Exercises to complete =
a) In the records, give everything from the line containing "Count the number of slices in the pie." down to the line containing "Reading left to right, read", both included, as a JSON list of strings with one string per line, leaving out blank lines and the pictures.
b) Carry the excerpt on networking for rootful virtual machines forward from where it stops.

Excerpt =
= = = = =
When deploying network storage at edge locations, factors such as network bandwidth, latency, and reliability should be carefully evaluated to ensure acceptable VM performance and availability.
Note: Fibre Channel is not validated in this design.
Network
Rootful Virtual Machines
Rootful virtual machines offer multiple networking options depending on requirements for performance, network integration, and isolation.
Option 1: NAT Mode
NAT mode is the default networking configuration for rootful KVM virtual machines. In this mode, libvirt creates a virtual bridge (typically named virbr0) that acts as a virtual switch, connecting virtual machines to a private subnet (commonly 192.168.122.0/24). The bridge includes an integrated DHCP server (dnsmasq) that automatically assigns IP addresses to virtual machines and provides DNS resolution services.
● Outbound traffic from virtual machines passes through the bridge to the host's network stack. libvirt configures Network Address Translation (NAT) rules using iptables or nftables, allowing VMs to access external networks while remaining hidden behind the host's IP address. From the external network's perspective, all VM traffic appears to originate from the host.
● Inbound traffic requires explicit port forwarding rules to reach virtual machines. Without port forwarding configuration, external systems cannot initiate connections to VMs in NAT mode, as the VMs exist on a private network behind the host's NAT gateway.

Option 2: MACVLAN
MACVLAN mode connects virtual machines directly to physical networks without requiring a traditional Linux bridge. Each virtual machine is assigned a unique MAC address and receives an IP address on the same subnet as the parent network, appearing as an independent device on the network.
= = = = =
Extracted records:
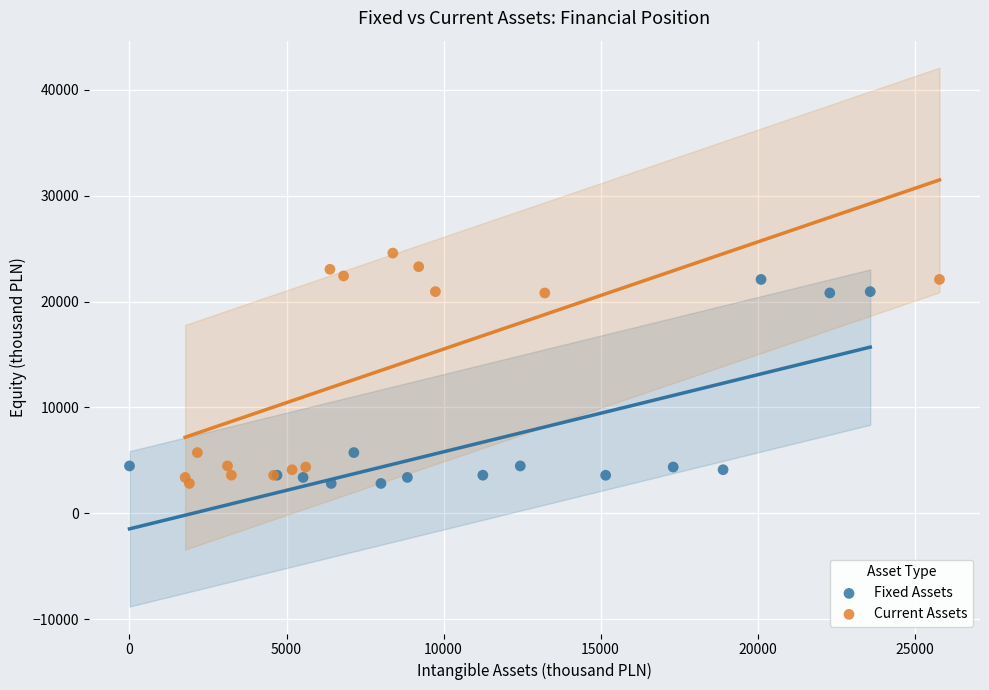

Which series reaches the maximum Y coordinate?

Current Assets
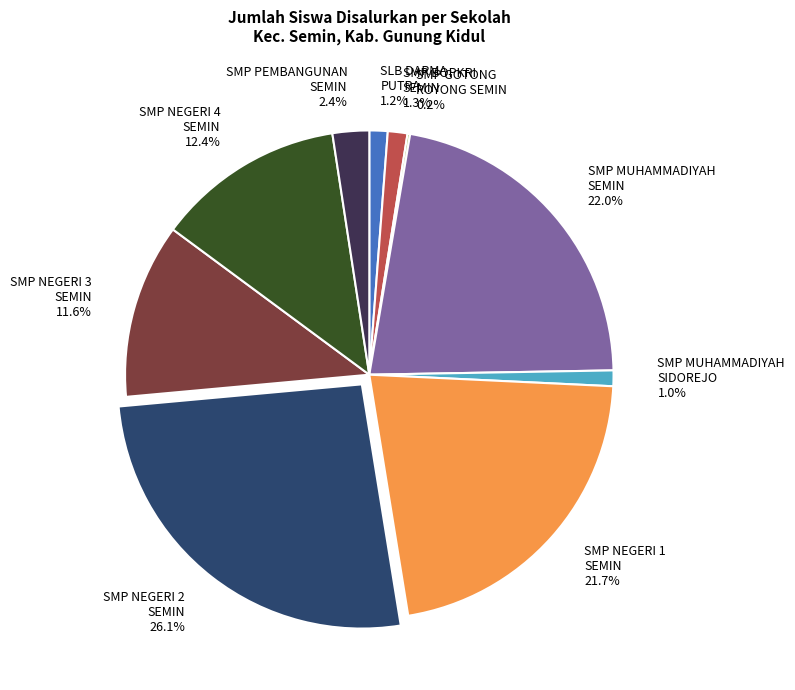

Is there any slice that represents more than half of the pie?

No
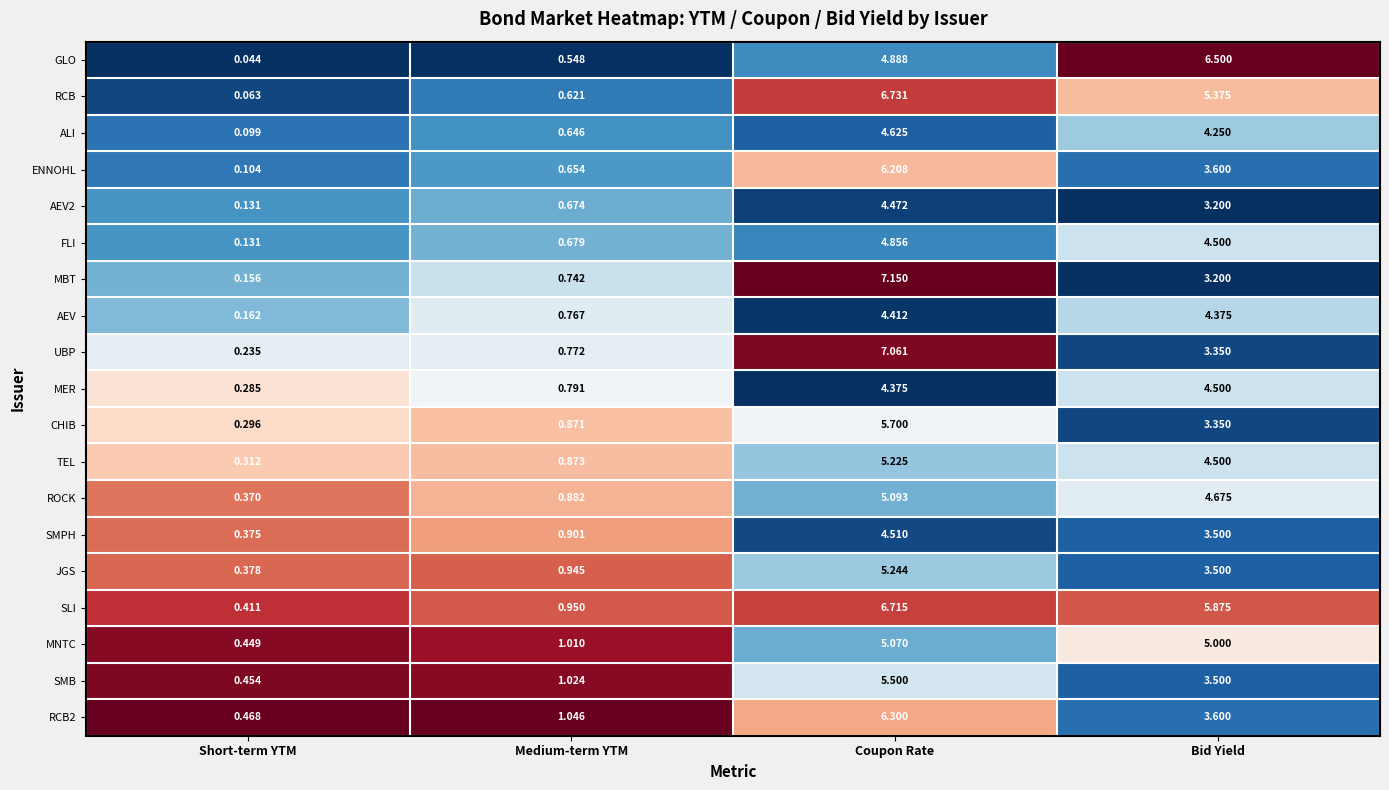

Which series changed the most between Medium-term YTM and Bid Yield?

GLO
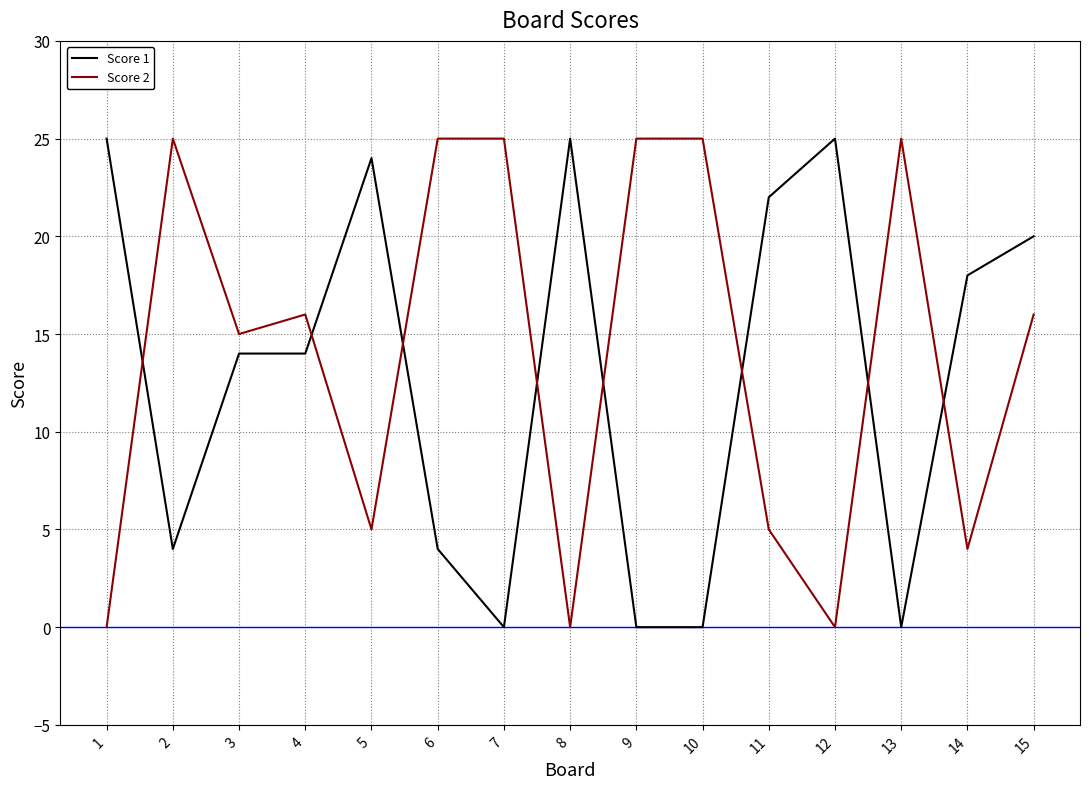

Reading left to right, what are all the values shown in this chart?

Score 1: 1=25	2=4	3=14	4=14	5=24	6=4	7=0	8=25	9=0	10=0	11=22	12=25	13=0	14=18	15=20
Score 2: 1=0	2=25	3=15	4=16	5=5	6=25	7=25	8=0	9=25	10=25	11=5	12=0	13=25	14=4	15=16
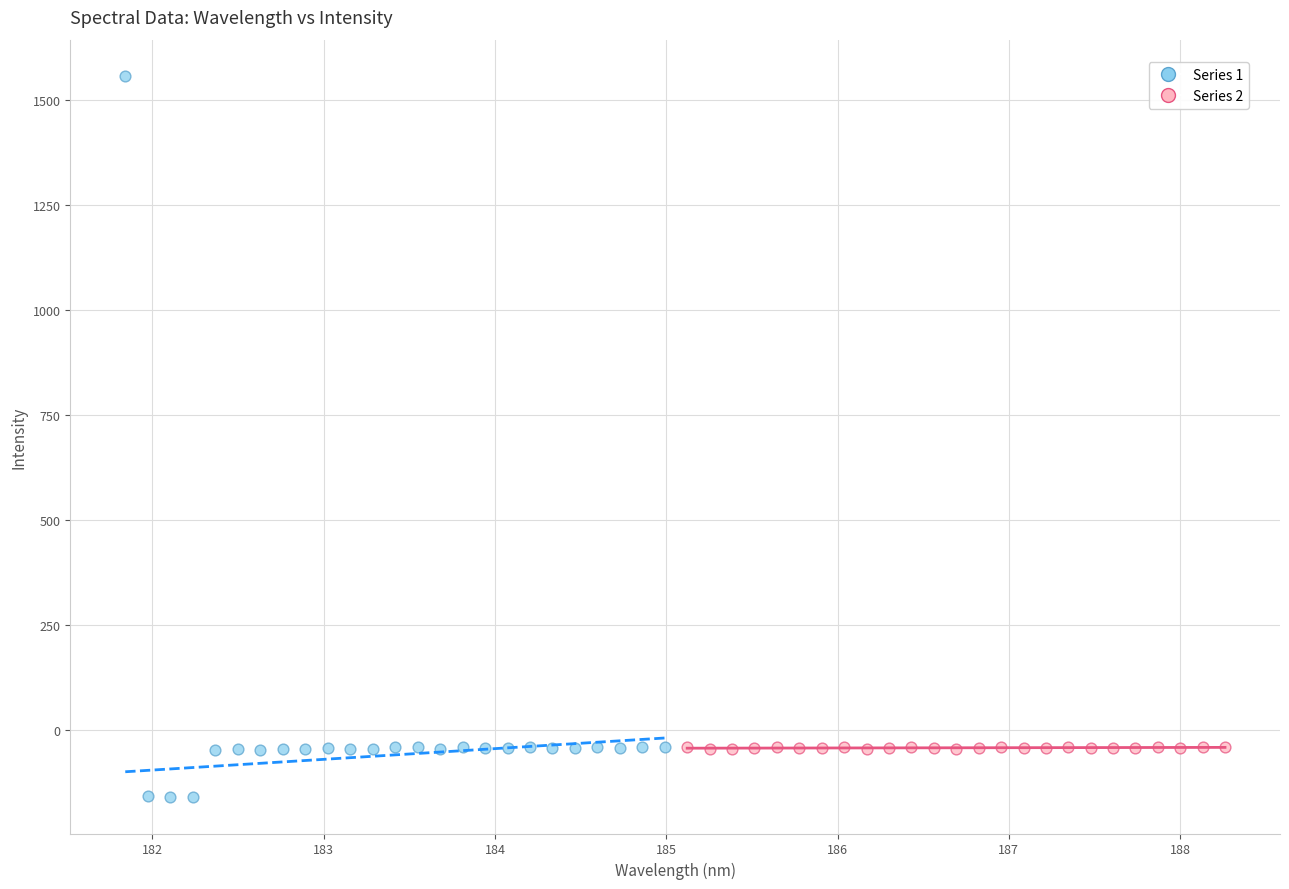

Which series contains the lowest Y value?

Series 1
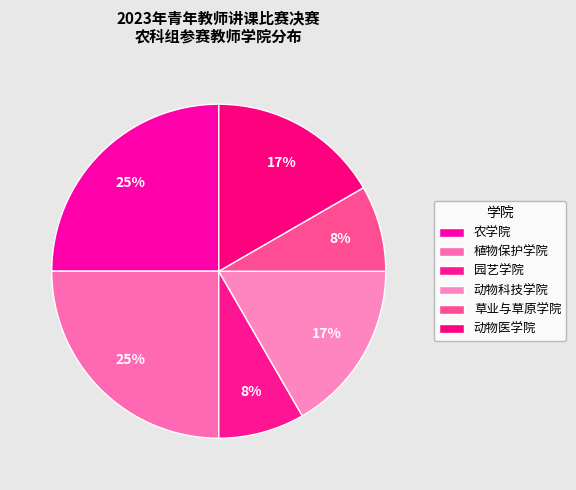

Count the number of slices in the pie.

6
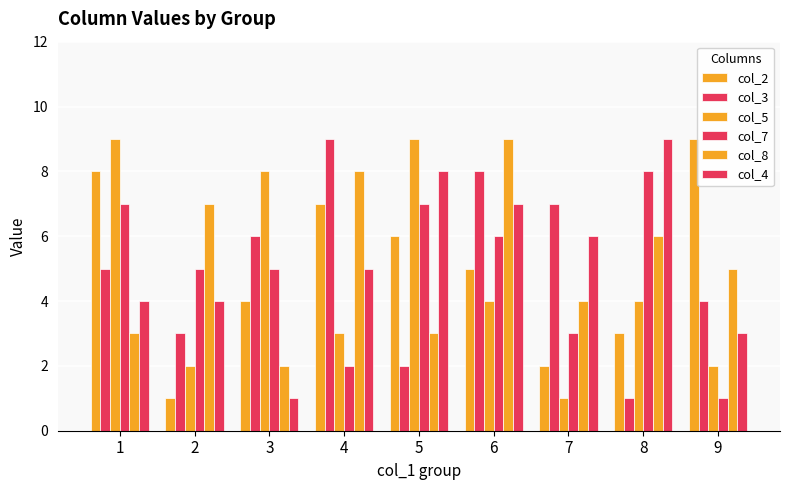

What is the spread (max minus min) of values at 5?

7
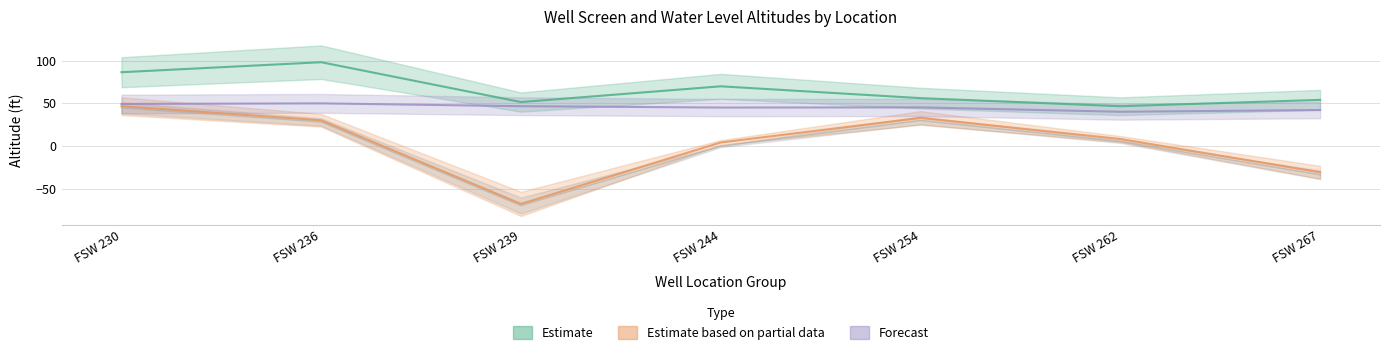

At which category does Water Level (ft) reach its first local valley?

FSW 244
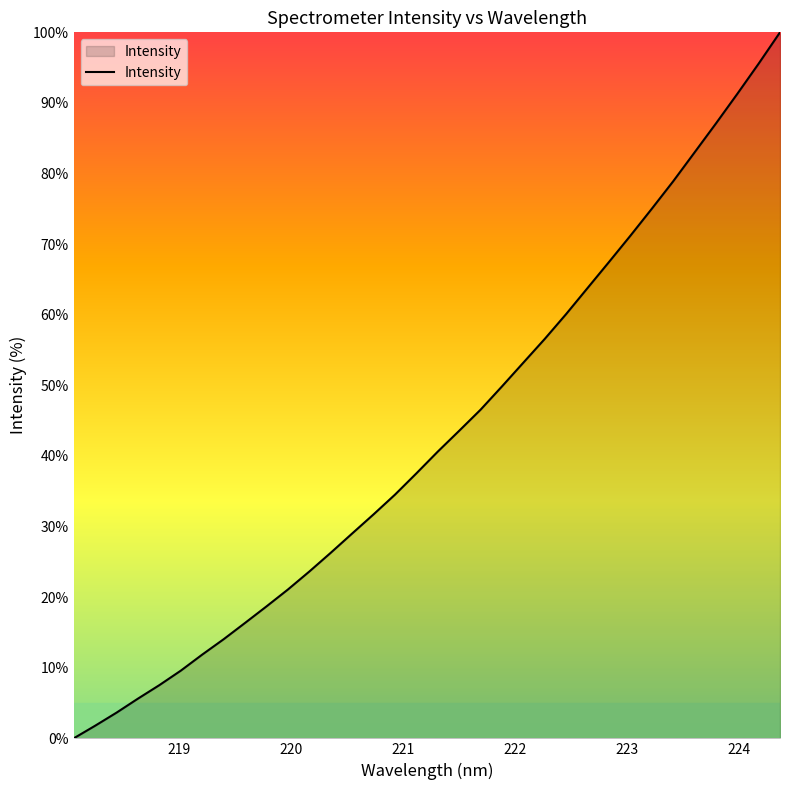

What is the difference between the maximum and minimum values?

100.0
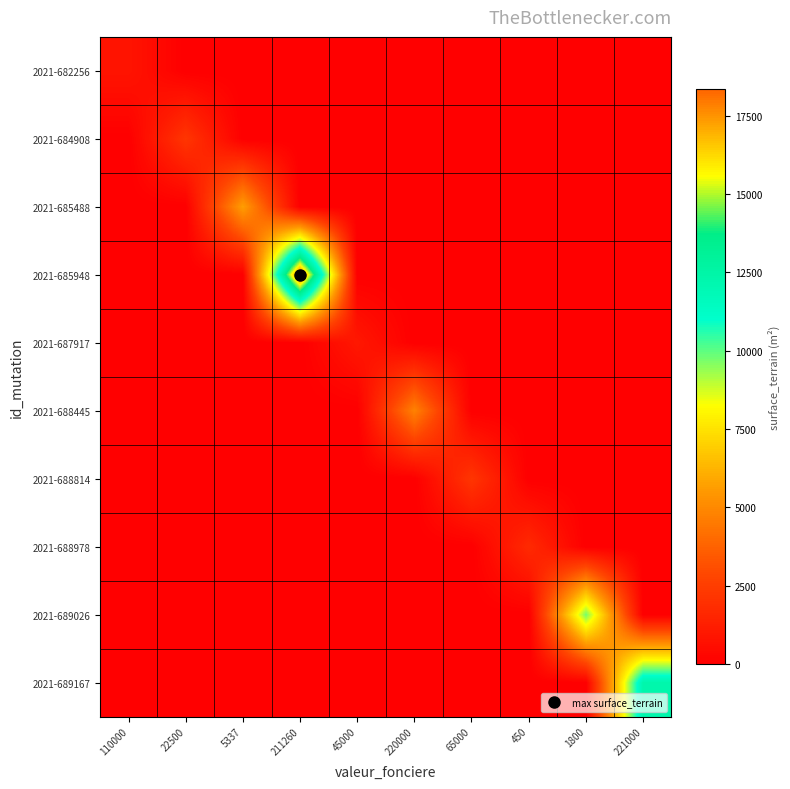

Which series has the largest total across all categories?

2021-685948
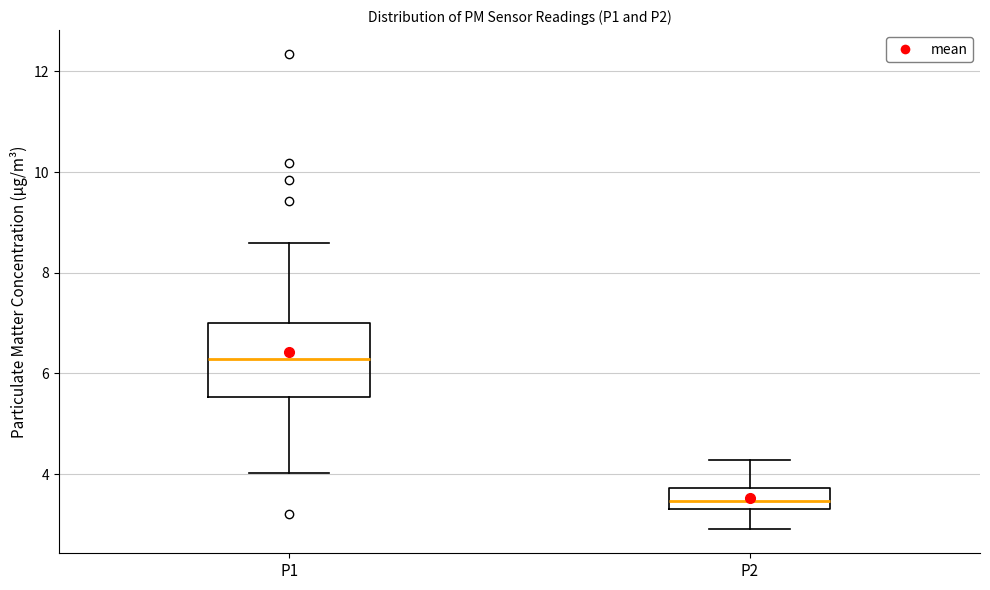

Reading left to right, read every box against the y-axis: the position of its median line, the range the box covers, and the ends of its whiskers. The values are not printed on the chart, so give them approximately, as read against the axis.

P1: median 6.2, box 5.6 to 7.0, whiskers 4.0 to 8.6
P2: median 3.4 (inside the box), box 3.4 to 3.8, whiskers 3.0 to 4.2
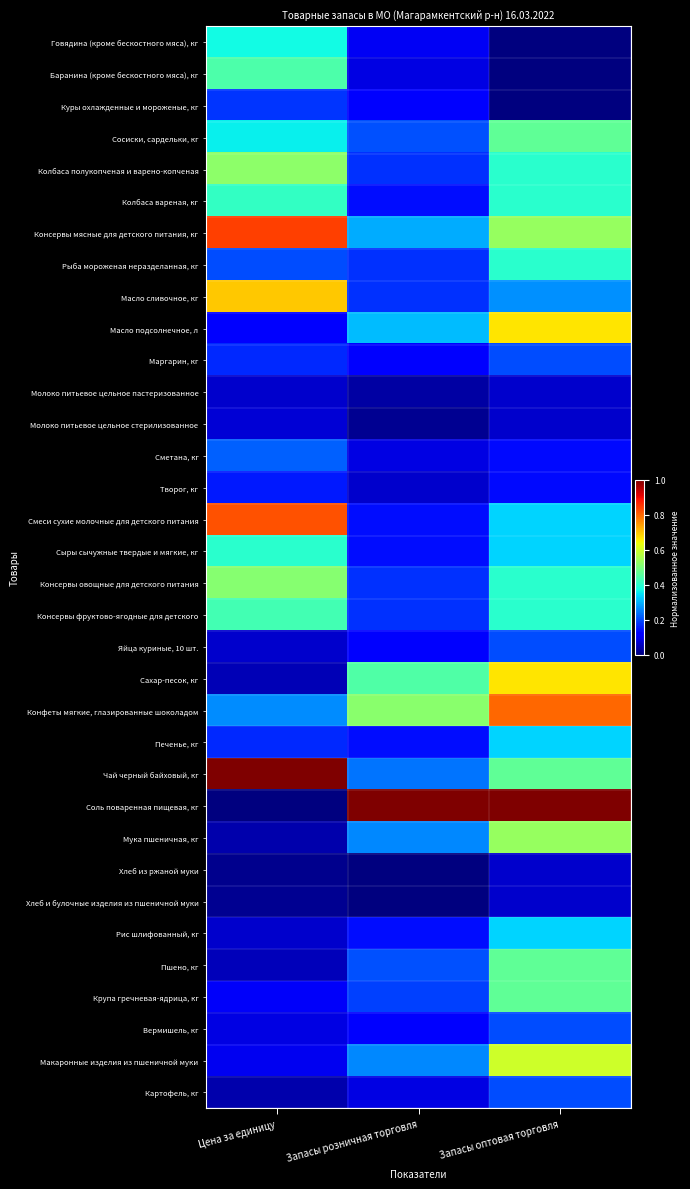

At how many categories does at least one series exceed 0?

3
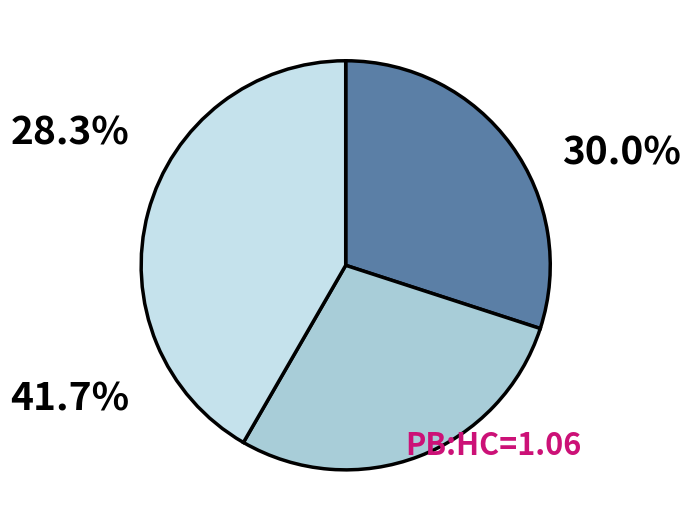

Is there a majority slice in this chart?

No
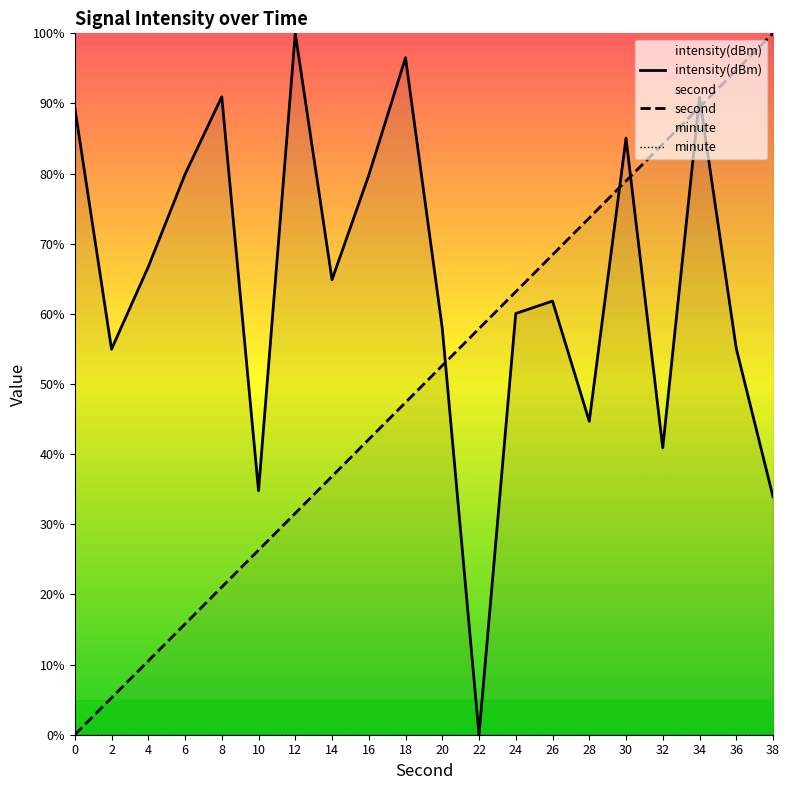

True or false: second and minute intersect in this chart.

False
= = = = =
Exercise answers =
a)
[
  "Count the number of slices in the pie.",
  "6",
  "What is the spread (max minus min) of values at 5?",
  "7",
  "At which category does Water Level (ft) reach its first local valley?",
  "FSW 244",
  "What is the difference between the maximum and minimum values?",
  "100.0",
  "Which series has the largest total across all categories?",
  "2021-685948",
  "Reading left to right, read every box against the y-axis: the position of its median line, the range the box covers, and the ends of its whiskers. The values are not printed on the chart, so give them approximately, as read against the axis."
]

b)
● Outbound traffic from virtual machines is transmitted directly to the physical switch through the parent physical interface using the VM's own MAC and IP addresses. The MAC address is visible on upstream network switches.
● Inbound traffic from external systems is delivered directly to the virtual machine using standard IP routing. No port forwarding or NAT configuration is required, with service accessibility controlled only by network and VM firewall rules.
● VMs running in MACVLAN Bridge mode on the same host using the same parent interface can communicate directly with each other without traffic leaving the host.
● VMs cannot communicate directly with the host itself due to the limitation of MACVLAN.

When MACVTAP is attached to a VLAN subinterface (for example, bond0.1317), the upstream switch port must be configured as a trunk port with the corresponding VLAN allowed. The switch must permit tagged traffic for all VLANs that the virtual machines will use. If MACVTAP uses the base physical interface (for example, bond0) for untagged traffic, the switch port should be configured with the appropriate native VLAN or as an access port on the desired VLAN.
Because each virtual machine using MACVTAP is assigned a unique MAC address, the switch port connected to the host will observe multiple MAC addresses originating from a single physical connection, one for each VM, plus the host's own MAC address if applicable. Upstream network switches must allow multiple MAC addresses to be learned on the same physical port. Some switches also enforce a per-port MAC address limit, such as the maximum number of MAC addresses that can be learned on a single port. Ensure this limit is set high enough to accommodate the host and all VMs.
Option 3: Per-VLAN Linux Bridge
This mode connects virtual machines directly to the host's physical network by creating a Linux bridge that includes both virtual machine interfaces and a physical network interface. In this configuration, VMs obtain IP addresses on the same subnet as the physical network and appear as independent hosts on the network.
To implement this design option, you need to create a Linux bridge (such as br-workload) on the host and add an interface (for example, bond0.1318 for VLAN-tagged traffic) as a bridge member. When a VM starts, libvirt creates a tap device for the VM's network interface and attaches it to the bridge. The bridge forwards traffic between VMs and the physical network at Layer 2, making VMs directly accessible from the external network.
● Outbound traffic from virtual machines is forwarded through the bridge directly to the physical network using the VM's own MAC and IP addresses. No address translation occurs.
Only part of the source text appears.